I am trying to get the parser to return all possible parse results (parse forest) from an ambiguous grammar and choose from the parse forest by evaluating them against user context / history and a knowledge base. For performance reason, this should probably be done with the packrat parser and a search limit / upper-bound parameter to limite the number of recursive calls in applying production rules to avoid infinite loops.
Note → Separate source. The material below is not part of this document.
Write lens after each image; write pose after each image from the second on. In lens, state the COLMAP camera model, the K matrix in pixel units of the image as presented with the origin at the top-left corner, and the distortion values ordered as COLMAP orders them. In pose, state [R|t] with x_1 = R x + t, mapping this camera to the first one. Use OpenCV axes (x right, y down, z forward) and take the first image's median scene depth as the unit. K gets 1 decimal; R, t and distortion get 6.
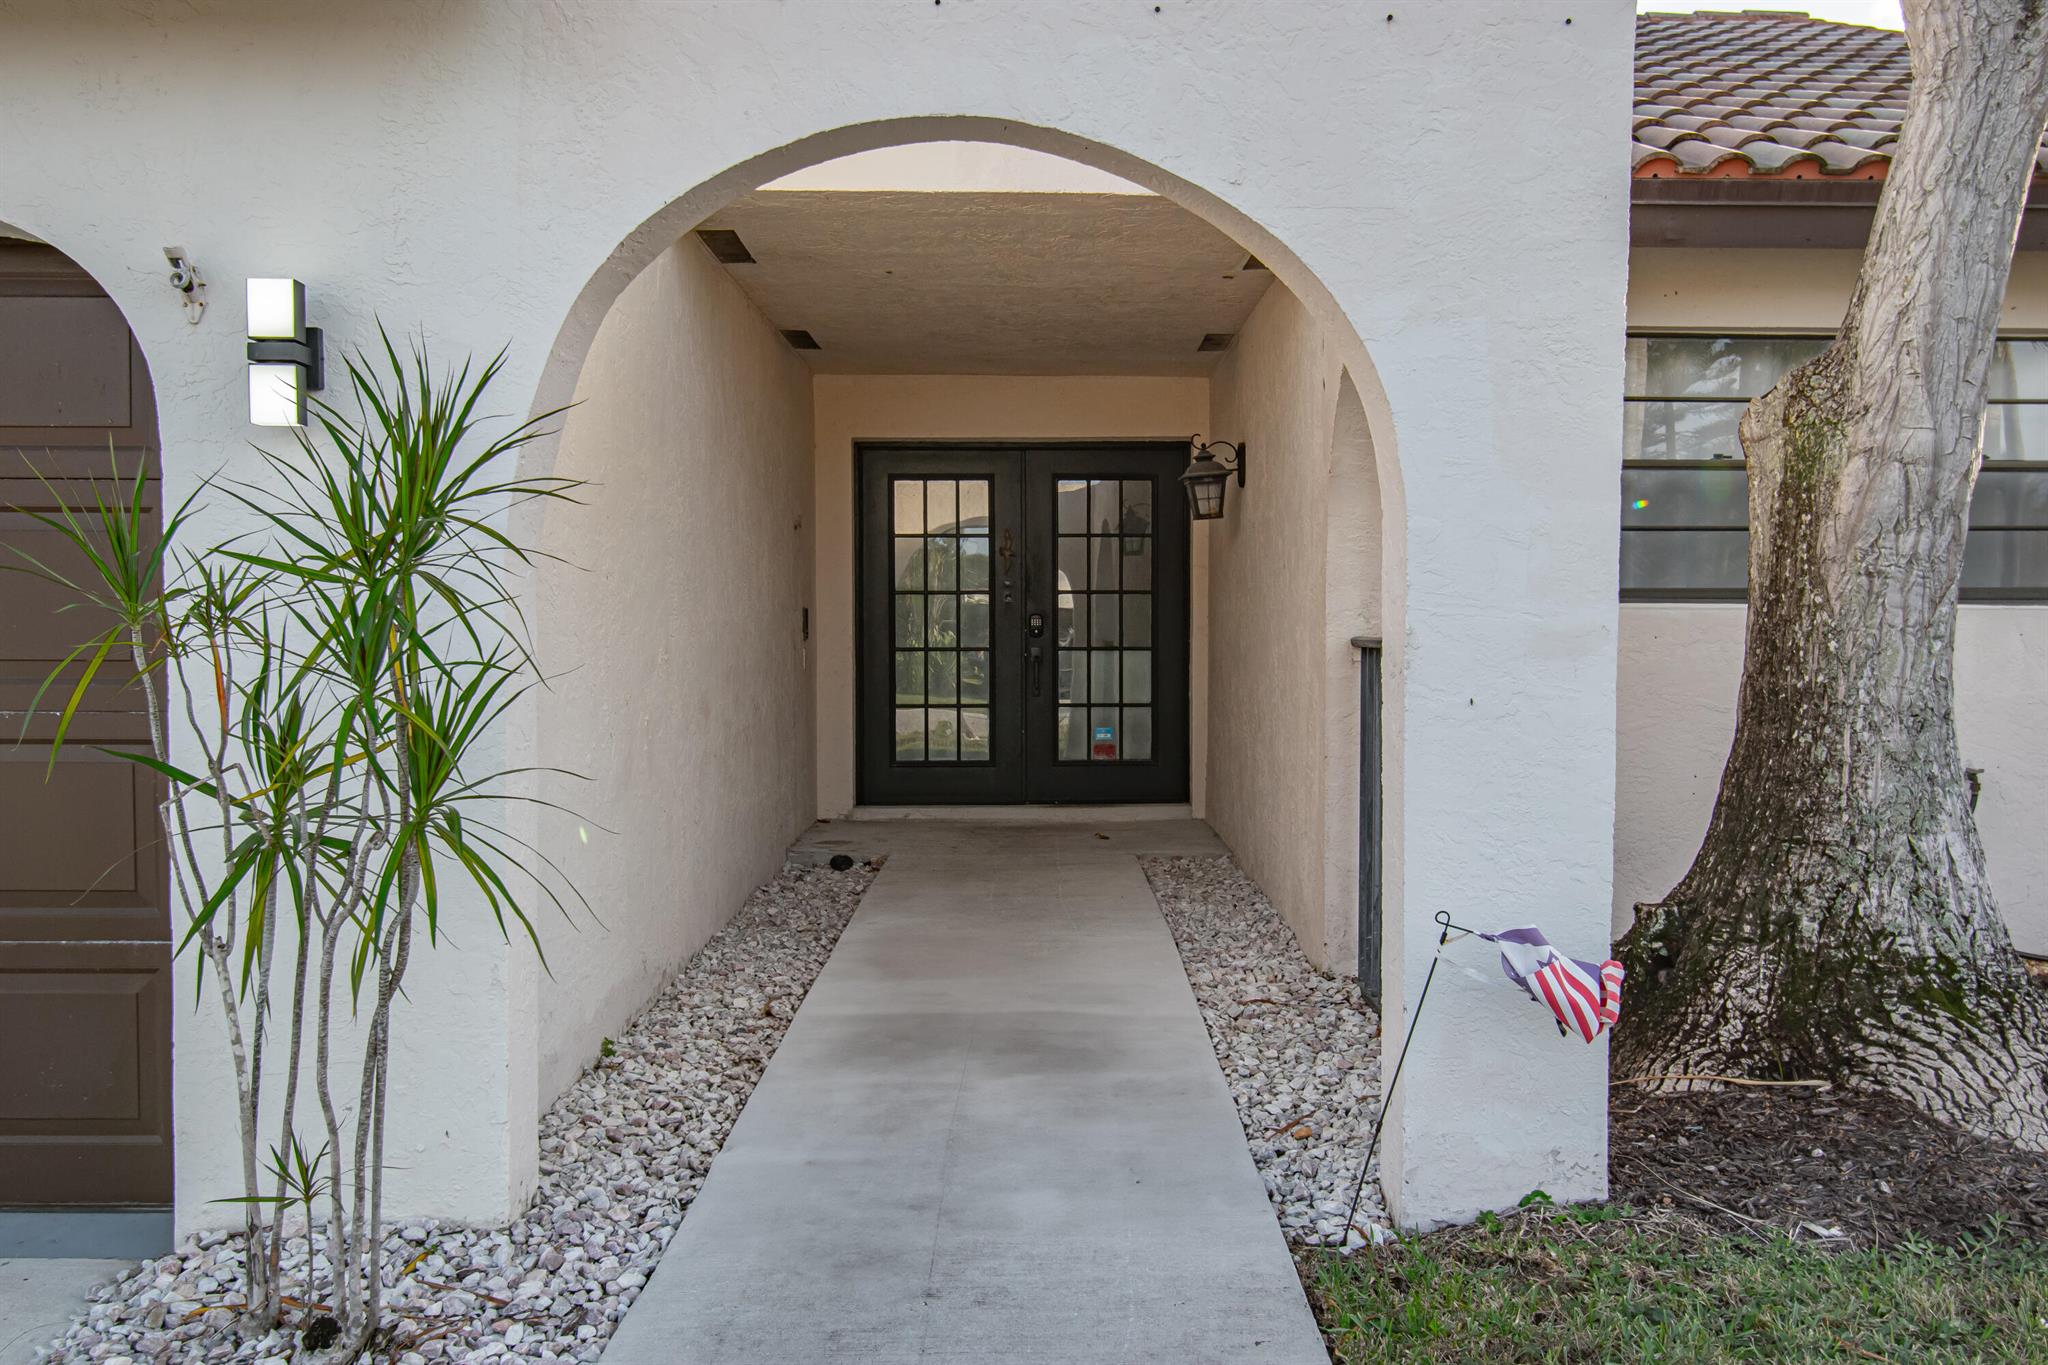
lens RADIAL K [[1744.8, 0, 1020.7], [0, 1744.8, 686.9], [0, 0, 1]] dist [0.002015, -0.000142]
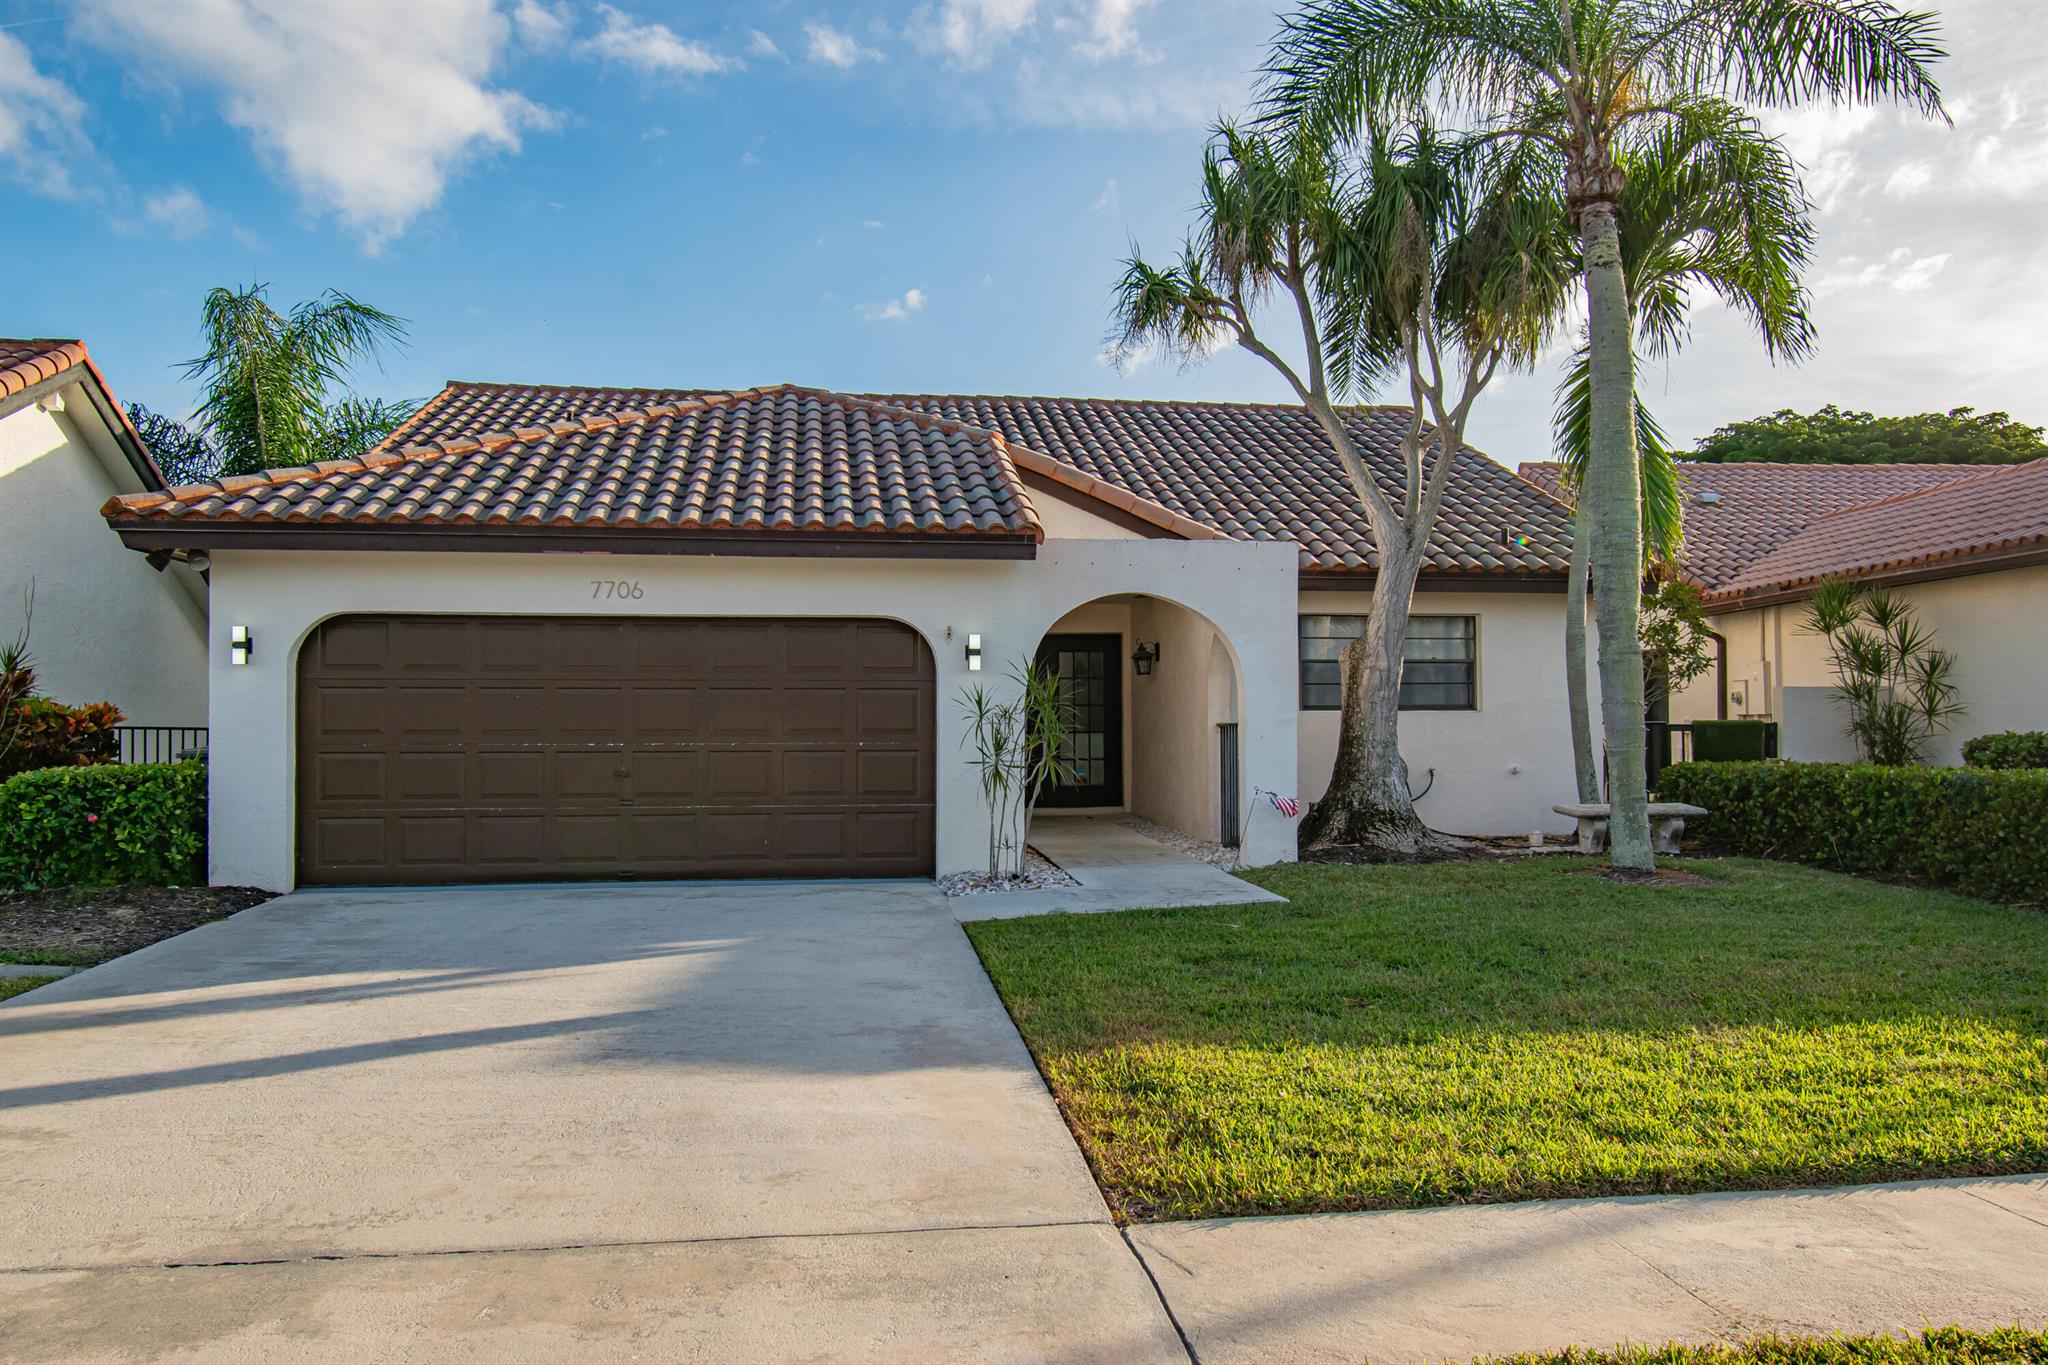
lens RADIAL K [[1649.5, 0, 1024.9], [0, 1649.5, 680.7], [0, 0, 1]] dist [0.002855, 0.000134]
pose [[0.991804, 0.000363, 0.127769, -0.615467], [0.007864, 0.997927, -0.063878, 0.095752], [-0.127527, 0.064359, 0.989745, -2.158502]]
Being new to both Scala and its Parser Combinators, I can't figure out how to do this or whether it can be done at all. Could someone please help? Much appreciated.

Best regards, Thomas Juan

回答1:

You cannot do this with Scala's built-in parser combinators. Packrat combinators are restricted to only unambiguous grammars. If you try to deal with ambiguity, you lose the ability to memoize and the parse complexity becomes O(k^n) even for unambiguous trails. So, don't do that.

What you want is a parser combinator framework that correctly handles ambiguity. As far as I know, the only such framework for Scala is my GLL combinators. The syntax is almost identical to Scala's parser combinators (the main difference being that higher-arity functions work correctly), but the output is a Stream[A], where A is the result type. Thus, you get a parse forest. Note that the result is not actually a SPPF (shared packed parse forest), so if you produce an exponential number of results, the stream will have proportional size. This was done to maintain ultimate flexibility in the result type.

GLL combinators is O(n^3) in the worst case, even for pathologically ambiguous grammars. In the average case, where the parse trail is unambiguous, GLL combinators is O(n). The constant time overhead is currently a bit excessive, but optimization is an ongoing project. We use GLL combinators in production at Precog, so you can expect the library to be well maintained going forward.